C/C++ Why to use unsigned char for binary data?

Question

Is it really necessary to use unsigned char to hold binary data as in some libraries which work on character encoding or binary buffers? To make sense of my que

Answer 1

The signed-ness of the plain char type is implementation defined, so unless you're actually dealing with character data (a string using the platform's character set - usually ASCII), it's usually better to specify the signed-ness explicitly by either using signed char or unsigned char.

For binary data, the best choice is most probably unsigned char, especially if bitwise operations will be performed on the data (specifically bit shifting, which doesn't behave the same for signed types as for unsigned types).

Answer 2

You'll get most of your problems when comparing the contents of individual bytes:

char c[5];
c[0] = 0xff;
/*blah blah*/
if (c[0] == 0xff)
{
    printf("good\n");
}
else
{
    printf("bad\n");
}

can print "bad", because, depending on your compiler, c[0] will be sign extended to -1, which is not any way the same as 0xff

Answer 3

Well, what do you call "binary data"? This is a bunch of bits, without any meaning assigned to them by that specific part of software that calls them "binary data". What's the closest primitive data type, which conveys the idea of the lack of any specific meaning to any one of these bits? I think unsigned char.

Answer 4

In C the unsigned char data type is the only data type that has all the following three properties simultaneously

• it has no padding bits, that it where all storage bits contribute to the value of the data
• no bitwise operation starting from a value of that type, when converted back into that type, can produce overflow, trap representations or undefined behavior
• it may alias other data types without violating the "aliasing rules", that is that access to the same data through a pointer that is typed differently will be guaranteed to see all modifications

if these are the properties of a "binary" data type you are looking for, you definitively should use unsigned char.

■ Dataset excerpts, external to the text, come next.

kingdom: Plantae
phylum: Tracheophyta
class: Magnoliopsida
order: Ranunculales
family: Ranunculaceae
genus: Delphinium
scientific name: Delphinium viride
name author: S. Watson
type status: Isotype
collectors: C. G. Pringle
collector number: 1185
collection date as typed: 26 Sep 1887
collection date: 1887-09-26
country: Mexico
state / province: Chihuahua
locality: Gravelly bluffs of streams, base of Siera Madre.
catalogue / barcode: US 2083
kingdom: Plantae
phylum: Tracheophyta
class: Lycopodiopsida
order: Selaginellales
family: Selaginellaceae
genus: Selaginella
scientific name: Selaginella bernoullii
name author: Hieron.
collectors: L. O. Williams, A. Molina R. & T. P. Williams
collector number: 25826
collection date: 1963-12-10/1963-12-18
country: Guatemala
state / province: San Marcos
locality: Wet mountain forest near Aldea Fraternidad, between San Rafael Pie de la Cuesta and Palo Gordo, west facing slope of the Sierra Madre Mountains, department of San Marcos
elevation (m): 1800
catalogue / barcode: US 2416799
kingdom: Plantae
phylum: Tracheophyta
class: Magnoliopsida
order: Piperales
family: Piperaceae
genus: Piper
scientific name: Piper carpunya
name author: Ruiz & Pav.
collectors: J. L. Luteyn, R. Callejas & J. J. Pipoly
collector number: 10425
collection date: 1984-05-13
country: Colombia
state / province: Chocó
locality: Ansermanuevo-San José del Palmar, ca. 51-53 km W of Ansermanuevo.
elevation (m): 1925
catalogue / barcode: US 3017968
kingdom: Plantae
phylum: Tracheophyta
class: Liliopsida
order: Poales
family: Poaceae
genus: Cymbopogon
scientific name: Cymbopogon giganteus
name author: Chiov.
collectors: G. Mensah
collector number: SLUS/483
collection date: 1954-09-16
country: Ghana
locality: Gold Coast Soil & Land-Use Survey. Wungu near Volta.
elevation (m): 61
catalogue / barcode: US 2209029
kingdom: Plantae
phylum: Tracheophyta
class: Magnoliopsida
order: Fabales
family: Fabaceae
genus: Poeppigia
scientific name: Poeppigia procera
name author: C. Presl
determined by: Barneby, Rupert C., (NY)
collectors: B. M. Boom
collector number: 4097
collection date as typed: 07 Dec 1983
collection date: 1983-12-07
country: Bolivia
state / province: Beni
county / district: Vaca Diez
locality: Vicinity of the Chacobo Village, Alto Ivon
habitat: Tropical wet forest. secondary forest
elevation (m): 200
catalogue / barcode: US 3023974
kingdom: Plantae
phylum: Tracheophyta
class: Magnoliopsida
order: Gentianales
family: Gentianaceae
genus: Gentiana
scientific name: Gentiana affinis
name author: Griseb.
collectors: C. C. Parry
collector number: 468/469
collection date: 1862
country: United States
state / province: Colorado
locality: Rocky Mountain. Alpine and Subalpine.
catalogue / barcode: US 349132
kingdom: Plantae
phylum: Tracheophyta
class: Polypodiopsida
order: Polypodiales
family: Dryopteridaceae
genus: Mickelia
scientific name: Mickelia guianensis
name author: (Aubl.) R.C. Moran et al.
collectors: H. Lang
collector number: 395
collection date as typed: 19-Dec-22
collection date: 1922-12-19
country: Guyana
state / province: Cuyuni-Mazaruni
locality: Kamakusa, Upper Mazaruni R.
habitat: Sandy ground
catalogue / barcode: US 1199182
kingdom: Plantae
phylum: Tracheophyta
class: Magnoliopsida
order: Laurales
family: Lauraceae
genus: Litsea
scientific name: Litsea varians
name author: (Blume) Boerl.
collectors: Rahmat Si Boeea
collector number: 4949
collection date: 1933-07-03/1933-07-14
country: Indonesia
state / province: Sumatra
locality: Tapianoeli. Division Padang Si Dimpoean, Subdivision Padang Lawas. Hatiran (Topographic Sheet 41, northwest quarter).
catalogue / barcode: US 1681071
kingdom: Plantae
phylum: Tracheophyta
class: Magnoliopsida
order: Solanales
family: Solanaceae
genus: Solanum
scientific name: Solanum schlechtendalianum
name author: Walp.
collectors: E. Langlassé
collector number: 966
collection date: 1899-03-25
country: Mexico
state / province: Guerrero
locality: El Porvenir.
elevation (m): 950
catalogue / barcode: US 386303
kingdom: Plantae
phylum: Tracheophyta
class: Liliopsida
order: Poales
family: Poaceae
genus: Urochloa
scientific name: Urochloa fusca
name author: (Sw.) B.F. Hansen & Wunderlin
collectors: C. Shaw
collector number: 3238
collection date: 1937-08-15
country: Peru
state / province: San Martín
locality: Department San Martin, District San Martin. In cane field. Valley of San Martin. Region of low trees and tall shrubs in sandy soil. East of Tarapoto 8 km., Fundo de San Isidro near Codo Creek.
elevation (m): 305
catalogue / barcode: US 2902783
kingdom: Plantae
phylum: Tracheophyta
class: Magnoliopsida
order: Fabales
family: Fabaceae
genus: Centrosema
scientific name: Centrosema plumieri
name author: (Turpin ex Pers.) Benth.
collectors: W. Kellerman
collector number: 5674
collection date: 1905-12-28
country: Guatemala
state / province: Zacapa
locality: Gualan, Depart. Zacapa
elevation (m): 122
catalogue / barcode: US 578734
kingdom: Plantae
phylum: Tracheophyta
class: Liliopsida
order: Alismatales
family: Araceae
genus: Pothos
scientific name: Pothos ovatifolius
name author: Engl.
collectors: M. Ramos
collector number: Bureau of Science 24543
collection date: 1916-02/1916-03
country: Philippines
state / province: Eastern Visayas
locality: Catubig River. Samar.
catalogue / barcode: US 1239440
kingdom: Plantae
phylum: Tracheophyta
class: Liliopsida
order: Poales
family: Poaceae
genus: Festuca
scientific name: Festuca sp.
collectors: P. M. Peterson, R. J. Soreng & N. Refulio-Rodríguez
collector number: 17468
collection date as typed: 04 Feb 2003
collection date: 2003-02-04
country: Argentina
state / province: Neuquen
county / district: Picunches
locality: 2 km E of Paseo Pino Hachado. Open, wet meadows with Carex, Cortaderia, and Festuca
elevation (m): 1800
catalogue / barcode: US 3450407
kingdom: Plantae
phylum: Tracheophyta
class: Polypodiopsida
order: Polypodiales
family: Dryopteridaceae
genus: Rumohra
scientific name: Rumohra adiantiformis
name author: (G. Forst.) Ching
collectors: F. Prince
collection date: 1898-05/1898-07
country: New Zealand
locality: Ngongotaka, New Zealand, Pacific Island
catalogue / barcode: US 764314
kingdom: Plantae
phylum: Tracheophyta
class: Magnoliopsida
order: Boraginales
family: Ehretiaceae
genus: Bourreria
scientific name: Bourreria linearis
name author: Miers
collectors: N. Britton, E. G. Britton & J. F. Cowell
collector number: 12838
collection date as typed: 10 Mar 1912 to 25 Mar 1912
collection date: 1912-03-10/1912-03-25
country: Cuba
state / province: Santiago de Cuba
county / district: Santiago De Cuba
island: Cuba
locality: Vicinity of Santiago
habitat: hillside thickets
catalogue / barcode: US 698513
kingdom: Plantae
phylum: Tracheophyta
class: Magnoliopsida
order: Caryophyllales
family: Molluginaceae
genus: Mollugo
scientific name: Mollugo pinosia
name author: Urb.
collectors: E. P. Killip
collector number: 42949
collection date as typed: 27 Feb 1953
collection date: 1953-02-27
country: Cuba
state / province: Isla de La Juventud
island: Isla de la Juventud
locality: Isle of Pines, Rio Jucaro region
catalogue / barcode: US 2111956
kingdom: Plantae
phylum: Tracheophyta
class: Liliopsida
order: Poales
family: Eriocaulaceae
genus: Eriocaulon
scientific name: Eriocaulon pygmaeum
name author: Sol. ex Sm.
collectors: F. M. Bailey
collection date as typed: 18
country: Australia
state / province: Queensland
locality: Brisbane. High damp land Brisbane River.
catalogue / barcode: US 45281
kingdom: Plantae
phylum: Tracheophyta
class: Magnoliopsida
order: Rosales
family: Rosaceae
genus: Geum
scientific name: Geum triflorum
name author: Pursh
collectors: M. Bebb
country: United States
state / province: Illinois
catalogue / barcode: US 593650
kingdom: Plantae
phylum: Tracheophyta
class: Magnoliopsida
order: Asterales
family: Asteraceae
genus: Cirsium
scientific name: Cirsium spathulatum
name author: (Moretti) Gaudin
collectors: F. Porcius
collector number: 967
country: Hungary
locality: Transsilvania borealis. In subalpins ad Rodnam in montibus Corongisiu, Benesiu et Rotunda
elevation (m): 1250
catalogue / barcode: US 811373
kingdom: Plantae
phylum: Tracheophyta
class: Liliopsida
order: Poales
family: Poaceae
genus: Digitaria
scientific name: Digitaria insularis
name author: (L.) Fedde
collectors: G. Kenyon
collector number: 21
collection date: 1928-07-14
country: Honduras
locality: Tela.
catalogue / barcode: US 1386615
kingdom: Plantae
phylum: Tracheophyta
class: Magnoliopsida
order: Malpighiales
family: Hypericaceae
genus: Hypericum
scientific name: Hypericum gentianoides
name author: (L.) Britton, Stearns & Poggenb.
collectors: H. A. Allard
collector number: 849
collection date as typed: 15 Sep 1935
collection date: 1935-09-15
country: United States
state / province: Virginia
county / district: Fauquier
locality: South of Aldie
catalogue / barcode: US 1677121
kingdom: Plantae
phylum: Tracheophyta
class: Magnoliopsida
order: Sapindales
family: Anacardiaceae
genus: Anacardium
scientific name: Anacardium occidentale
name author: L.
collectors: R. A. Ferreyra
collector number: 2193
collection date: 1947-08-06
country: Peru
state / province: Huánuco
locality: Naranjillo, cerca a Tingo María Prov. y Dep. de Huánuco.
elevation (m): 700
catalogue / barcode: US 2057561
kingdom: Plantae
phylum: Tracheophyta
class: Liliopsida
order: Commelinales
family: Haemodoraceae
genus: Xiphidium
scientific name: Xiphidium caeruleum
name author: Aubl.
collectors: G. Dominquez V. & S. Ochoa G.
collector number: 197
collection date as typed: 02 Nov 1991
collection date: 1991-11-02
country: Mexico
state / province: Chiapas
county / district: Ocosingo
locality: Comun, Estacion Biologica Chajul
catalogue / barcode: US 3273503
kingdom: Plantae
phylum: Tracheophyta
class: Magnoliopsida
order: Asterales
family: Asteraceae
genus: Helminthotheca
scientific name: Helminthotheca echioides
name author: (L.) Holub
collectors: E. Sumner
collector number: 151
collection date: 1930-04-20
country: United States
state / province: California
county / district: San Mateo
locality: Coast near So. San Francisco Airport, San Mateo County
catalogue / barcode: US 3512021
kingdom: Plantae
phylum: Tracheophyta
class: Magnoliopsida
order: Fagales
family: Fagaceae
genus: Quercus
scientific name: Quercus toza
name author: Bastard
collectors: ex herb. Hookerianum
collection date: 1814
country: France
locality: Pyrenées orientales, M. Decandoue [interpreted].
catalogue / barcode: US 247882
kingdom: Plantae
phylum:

For the second property we need a type that is unsigned. For these all conversion are defined with modulo arihmetic, here modulo UCHAR_MAX+1, 256 in most 99% of the architectures. All conversion of wider values to unsigned char thereby just corresponds to truncation to the least significant byte.

The two other character types generally don't work the same. signed char is signed, anyhow, so conversion of values that don't fit it is not well defined. char is not fixed to be signed or unsigned, but on a particular platform to which your code is ported it might be signed even it is unsigned on yours.

Answer 5

Is it really necessary to use unsigned char to hold binary data as in some libraries which work on character encoding or binary buffers?

"really" necessary? No.

It is a very good idea though, and there are many reasons for this.

Your example uses printf, which not type-safe. That is, printf takes it's formatting cues from the format string and not from the data type. You could just as easily tried:

printf("%s\n", (void*)c);

... and the result would have been the same. If you try the same thing with c++ iostreams, the result will be different (depending on the signed-ness of c).

What reasoning could possibly advocate the use of unsigned char instead of a plain char?

Signed specifies that the most significant bit of the data (for unsigned char the 8-th bit) represents the sign. Since you obviously do not need that, you should specify your data is unsigned (the "sign" bit represents data, not the sign of the other bits).

Answer 6

Bytes are usually intended as unsigned 8 bit wide integers.

Now, char doesn't specify the sign of the integer: on some compilers char could be signed, on other it may be unsigned.

If I add a bit shift operation to the code you wrote, then I will have an undefined behaviour. The added comparison will also have an unexpected result.

char c[5], d[5];
c[0] = 0xF0;
c[1] = 0xA4;
c[2] = 0xAD;
c[3] = 0xA2;
c[4] = '\0';
c[0] >>= 1; // If char is signed, will the 7th bit go to 0 or stay the same?

bool isBiggerThan0 = c[0] > 0; // FALSE if char is signed!

printf("%s\n", c);
memcpy(d, c, 5);
printf("%s\n", d);

Regarding the warning during the compilation: if the char is signed then you are trying to assign the value 0xf0, which cannot be represented in the signed char (range -128 to +127), so it will be casted to a signed value (-16).

Declaring the char as unsigned will remove the warning, and is always good to have a clean build without any warning.